- [Testo di lettura]
..........

PETER HANDKE, “NEI COLORI DEL GIORNO”

“DILLO, CON I SUOI COLORI” (pag. 46)

Nel suo “Nei colori del giorno” Peter Handke descrive il percorso attraverso il quale sente di essere giunto ad una “connessione non spiegabile ma da raccontare” (pag. 44). Lo descrive “in una lingua smaterializzata eppure concreta” (pag. 47), come in un diario delle sue intime emozioni, una “riflessione sul veduto”- come Cèzanne definiva il proprio metodo pittorico- che si traduce in una “tempesta di pensieri” (pag. 49): la scrittura è personale e soggettiva quanto le riflessioni che racconta, fluida ma difficile e discontinua, frammentaria; procede per associazioni come lo scorrere di immagini e sensazioni nella memoria, A volte ci si trova coinvolti in voli pindarici dei quali non si capisce bene il significato e la pertinenza, ma ai fini dell’autore la suggestione del sentire finisce per essere più efficace di un discorso razionale.

Oggetto del percorso descritto nel libro, vale a dire della ricerca personale di Handke, è la riscoperta del reale e soprattutto del reale in quanto “dicibile”: la trasmissibilità delle immagini attraverso le parole. Ed è costante infatti il parallelo pittore-scrittore, sul quale Handke costruisce tutto il proprio percorso: sono entrambi figure di artista il cui strumento di indagine del mondo è la “fantasia” più che “l’intelletto”, ed il cui scopo- quasi un compito direi- è quello di creare per gli altri uomini delle raffigurazioni del mondo che mettano davvero in comunicazione l’uomo con il reale. Figure di collegamento dunque, in grado di spiegare il mondo esattamente ma non in termini del tutto razionali. Non a caso lo scrittore intraprende la propria ricerca sulle tracce dei quadri dei pittori, come ad esempio quelli di Gustave Courbet, per trovare poi il proprio “grande maestro” in Paul Cèzanne.

Infine la risposta gli viene da un preciso punto di collegamento tra gli strati di roccia della montagna Saint Victoire, soggetto preferito di Cèzanne, e gli viene sotto forma di epifania, di attimo di improvvisa rivelazione: un passaggio non del tutto razionale, appunto. Tuttavia la segreta verità così svelata sembra allo scrittore essere sempre stata sottesa alle cose: è così da sempre, lui stesso l’ha sempre saputo, e lo stesso svelamento si potrebbe dire sia stato preparato e guidato dalla mano di un sorta di destino.

..........

- [Dati forniti]
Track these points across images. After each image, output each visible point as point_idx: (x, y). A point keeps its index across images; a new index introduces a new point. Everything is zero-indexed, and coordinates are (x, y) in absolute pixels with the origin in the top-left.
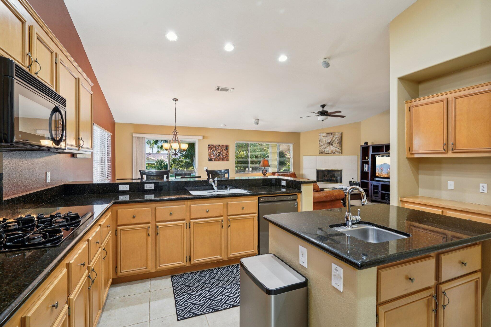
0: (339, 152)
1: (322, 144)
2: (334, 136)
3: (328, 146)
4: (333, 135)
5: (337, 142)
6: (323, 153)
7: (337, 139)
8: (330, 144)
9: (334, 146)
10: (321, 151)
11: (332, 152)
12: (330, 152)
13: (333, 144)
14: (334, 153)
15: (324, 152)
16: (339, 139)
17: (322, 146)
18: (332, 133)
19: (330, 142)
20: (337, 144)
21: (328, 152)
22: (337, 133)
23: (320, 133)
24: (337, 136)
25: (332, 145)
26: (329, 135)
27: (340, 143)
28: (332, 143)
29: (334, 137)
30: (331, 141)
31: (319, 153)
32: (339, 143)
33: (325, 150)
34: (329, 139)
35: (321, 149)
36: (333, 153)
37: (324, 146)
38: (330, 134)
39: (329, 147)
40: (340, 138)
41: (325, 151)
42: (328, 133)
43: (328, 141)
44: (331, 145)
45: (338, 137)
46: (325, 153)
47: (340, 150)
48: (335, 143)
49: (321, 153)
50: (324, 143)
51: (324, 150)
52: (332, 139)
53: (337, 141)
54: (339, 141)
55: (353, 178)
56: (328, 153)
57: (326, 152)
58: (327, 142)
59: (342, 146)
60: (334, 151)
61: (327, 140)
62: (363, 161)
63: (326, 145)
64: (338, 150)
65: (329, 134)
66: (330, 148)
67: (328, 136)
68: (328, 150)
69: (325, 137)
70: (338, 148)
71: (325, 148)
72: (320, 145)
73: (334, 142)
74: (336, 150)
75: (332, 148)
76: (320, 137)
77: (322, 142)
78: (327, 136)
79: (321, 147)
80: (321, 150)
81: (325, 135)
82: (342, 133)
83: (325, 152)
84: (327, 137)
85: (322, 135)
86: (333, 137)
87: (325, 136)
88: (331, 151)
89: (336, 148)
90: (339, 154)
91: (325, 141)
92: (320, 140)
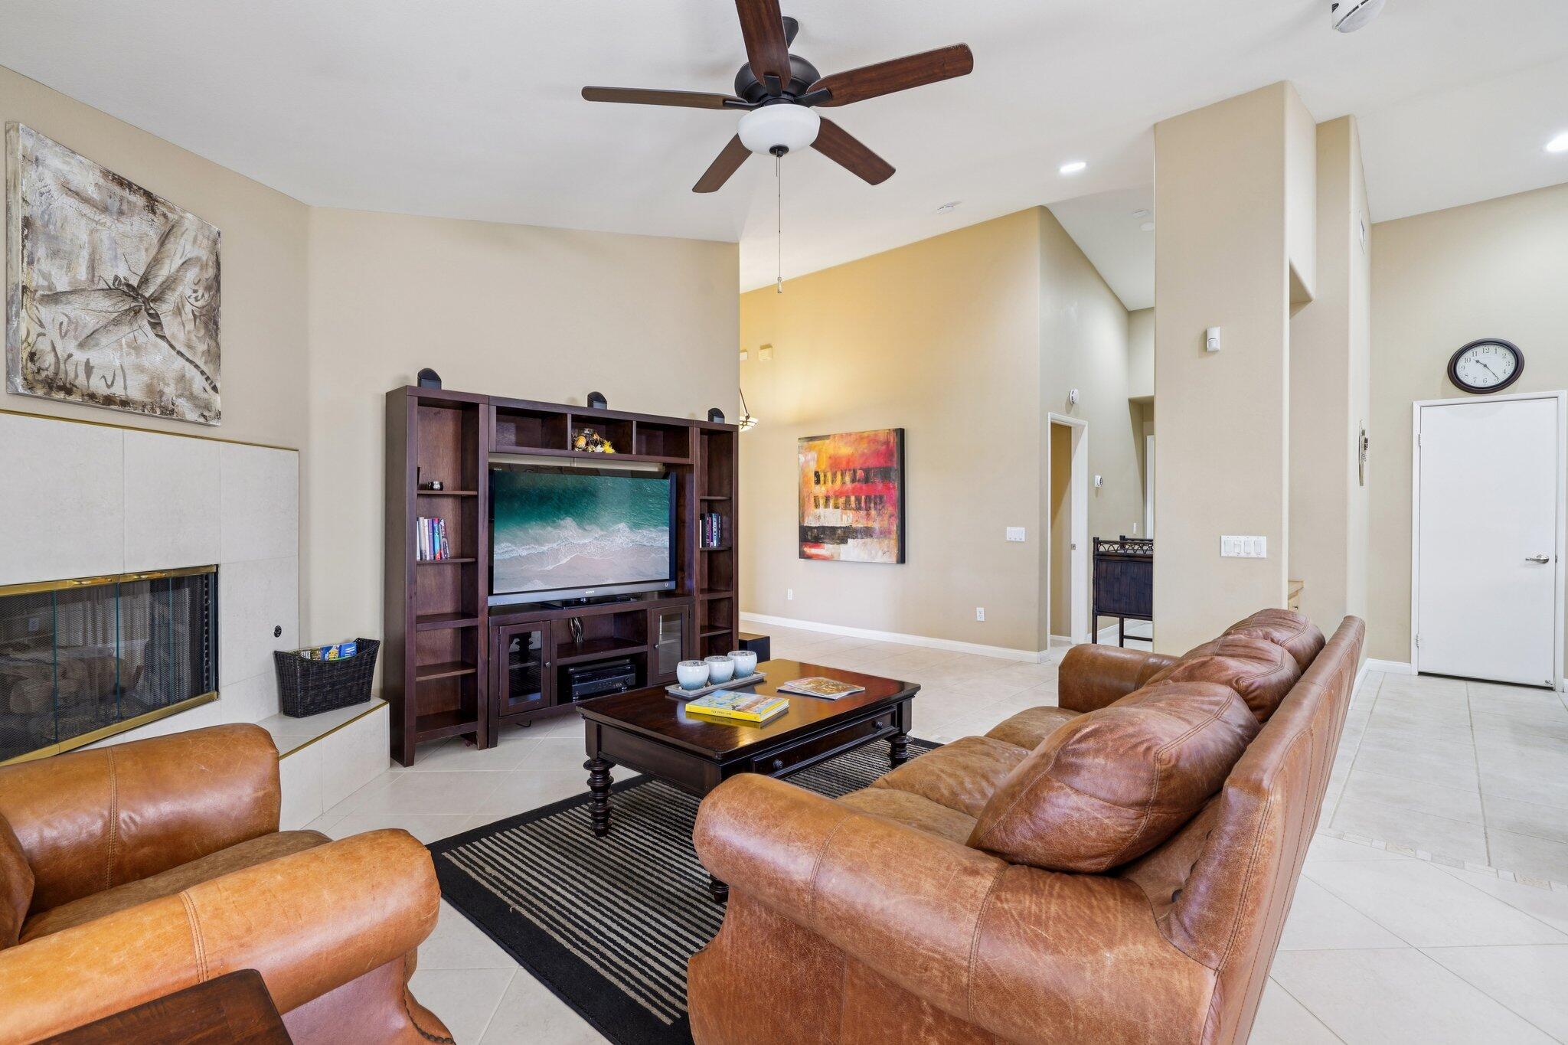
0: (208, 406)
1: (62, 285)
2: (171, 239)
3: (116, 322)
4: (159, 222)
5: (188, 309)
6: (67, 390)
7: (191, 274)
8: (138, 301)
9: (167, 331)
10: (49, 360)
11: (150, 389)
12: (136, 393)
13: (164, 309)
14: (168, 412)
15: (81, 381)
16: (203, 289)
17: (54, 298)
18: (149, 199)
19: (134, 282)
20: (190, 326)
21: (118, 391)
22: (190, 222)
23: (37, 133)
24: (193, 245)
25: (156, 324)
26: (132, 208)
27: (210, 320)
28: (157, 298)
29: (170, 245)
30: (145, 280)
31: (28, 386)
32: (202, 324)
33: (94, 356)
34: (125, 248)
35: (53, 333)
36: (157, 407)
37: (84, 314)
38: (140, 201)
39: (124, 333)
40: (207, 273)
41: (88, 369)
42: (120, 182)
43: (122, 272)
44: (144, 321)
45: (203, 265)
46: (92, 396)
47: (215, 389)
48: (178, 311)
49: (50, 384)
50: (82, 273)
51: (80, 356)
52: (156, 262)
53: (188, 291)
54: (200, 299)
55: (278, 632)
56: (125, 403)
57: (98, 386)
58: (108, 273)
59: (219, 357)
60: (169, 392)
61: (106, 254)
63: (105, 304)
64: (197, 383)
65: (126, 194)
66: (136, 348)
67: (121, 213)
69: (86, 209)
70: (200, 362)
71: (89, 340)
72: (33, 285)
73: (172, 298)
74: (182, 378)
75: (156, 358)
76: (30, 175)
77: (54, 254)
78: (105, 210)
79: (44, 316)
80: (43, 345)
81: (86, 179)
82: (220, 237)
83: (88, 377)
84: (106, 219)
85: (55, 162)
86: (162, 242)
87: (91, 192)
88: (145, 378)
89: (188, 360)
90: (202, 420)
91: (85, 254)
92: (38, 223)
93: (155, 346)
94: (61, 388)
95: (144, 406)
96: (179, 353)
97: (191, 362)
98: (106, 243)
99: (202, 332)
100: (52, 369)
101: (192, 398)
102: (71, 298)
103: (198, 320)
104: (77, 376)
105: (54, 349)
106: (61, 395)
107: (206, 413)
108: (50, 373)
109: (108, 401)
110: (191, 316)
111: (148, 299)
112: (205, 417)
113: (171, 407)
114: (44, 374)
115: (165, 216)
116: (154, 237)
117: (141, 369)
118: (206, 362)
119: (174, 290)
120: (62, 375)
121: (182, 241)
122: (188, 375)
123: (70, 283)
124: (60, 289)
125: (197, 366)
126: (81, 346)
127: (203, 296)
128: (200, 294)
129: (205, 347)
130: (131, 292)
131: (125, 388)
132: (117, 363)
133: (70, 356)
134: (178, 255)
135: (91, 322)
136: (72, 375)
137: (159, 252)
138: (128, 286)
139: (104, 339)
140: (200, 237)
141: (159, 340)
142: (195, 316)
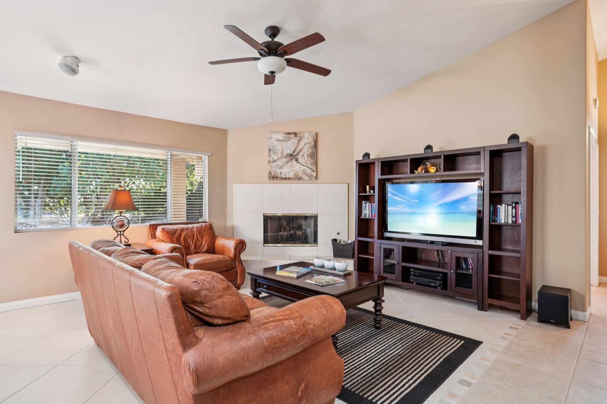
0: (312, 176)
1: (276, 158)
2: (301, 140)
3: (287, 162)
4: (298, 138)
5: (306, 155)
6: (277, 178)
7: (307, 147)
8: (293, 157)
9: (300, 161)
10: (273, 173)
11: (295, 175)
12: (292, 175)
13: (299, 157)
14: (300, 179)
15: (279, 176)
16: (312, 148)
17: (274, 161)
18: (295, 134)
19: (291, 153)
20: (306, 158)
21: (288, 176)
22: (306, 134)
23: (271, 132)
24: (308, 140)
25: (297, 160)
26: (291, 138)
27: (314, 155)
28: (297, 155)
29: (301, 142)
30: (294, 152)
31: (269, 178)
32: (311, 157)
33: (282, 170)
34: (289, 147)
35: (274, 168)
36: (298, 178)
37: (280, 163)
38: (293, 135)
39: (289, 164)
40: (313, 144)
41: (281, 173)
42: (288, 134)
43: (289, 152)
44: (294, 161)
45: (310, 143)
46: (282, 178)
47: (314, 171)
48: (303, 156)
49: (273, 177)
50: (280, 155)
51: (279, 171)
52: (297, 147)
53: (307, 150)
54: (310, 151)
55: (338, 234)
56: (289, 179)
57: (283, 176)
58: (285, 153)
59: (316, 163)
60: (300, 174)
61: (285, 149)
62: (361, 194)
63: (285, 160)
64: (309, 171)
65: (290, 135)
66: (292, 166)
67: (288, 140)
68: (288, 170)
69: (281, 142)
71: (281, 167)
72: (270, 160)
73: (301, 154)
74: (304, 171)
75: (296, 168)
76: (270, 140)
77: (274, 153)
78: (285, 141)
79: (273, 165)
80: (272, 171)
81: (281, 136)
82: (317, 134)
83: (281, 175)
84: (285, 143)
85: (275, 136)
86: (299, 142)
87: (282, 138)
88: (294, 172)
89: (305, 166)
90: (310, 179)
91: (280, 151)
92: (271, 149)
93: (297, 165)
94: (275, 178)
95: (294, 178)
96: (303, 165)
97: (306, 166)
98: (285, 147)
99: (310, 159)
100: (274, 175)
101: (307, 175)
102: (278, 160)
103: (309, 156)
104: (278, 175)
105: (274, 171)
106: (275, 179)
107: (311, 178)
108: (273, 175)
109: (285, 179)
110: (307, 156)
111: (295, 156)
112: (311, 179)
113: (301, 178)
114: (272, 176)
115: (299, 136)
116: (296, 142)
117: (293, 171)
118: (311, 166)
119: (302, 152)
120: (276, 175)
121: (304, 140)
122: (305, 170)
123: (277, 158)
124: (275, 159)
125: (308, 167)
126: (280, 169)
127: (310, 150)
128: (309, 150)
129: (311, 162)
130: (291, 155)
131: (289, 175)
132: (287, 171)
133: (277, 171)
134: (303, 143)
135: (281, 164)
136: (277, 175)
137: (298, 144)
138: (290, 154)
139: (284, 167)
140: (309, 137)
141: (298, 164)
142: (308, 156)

..........

- [Consegna 1] Riassumi in due frasi il testo su Handke.
- [Consegna 2] Elenca tutti i numeri di pagina indicati tra parentesi nel testo su Handke.
- [Consegna 3] Prosegui il testo su Handke dal punto in cui si interrompe.
L'elenco è materiale a parte e non ha legami con il testo su Handke.

- [Risposta scritta 1] Il testo presenta «Nei colori del giorno» di Peter Handke, scritto come un diario di emozioni intime in una lingua personale, frammentaria e guidata dalle associazioni. Al centro del libro c'è la ricerca del reale in quanto «dicibile», costruita sul parallelo tra pittore e scrittore, che porta Handke a trovare il suo maestro in Cèzanne e la risposta in una rivelazione improvvisa davanti agli strati di roccia della montagna Saint Victoire.

- [Risposta scritta 2] 46, 44, 47, 49

- [Risposta scritta 3]
La montagna di Cèzanne non è di per se stessa l’oggetto dell’indagine o la chiave della soluzione: essa piuttosto contiene questa “chiave di volta”, che la rende il luogo dell’ “analogia” con tutti i colori del mondo, l’ideale tavolozza alla quale riferire qualsiasi oggetto del reale. Attraverso di essa, nel suo “silenzio pensoso” (pag. 22) in cui si dispongono i colori, Handke scopre, o riscopre, che la “bellezza” è “guardare la terra” (pag. 46): inutile riferirsi ad immagini “celesti”, ideali, per vedere e descrivere il mondo, perché “le vere idee coincidono con i loro oggetti”, sono totalmente razionali e insieme totalmente reali. Ma per guardare veramente, l’uomo moderno ha bisogno di un nuovo “paio d’occhi” (pag. 52) : una volta riuscito in questo, lo scrittore-pittore può davvero fare propria l’immagine, che diventa dicibile. E’ il processo di “realizzazione”(pagg. 16-24-49-50-64), nel senso letterale di dar vita a qualcosa di reale: non “inventare” ma “realizzare”, è questo il modo di dipingere di Cèzanne, ed è questo il modo di scrittura al quale Handke aspira.

Non nelle pure immagini della mente, ma “nei colori del giorno, io sono”: la vita passa in me come oggetto concreto, forma che è possibile fare propria, nella sua fisicità e nei suoi colori, e si può quindi anche trasmettere.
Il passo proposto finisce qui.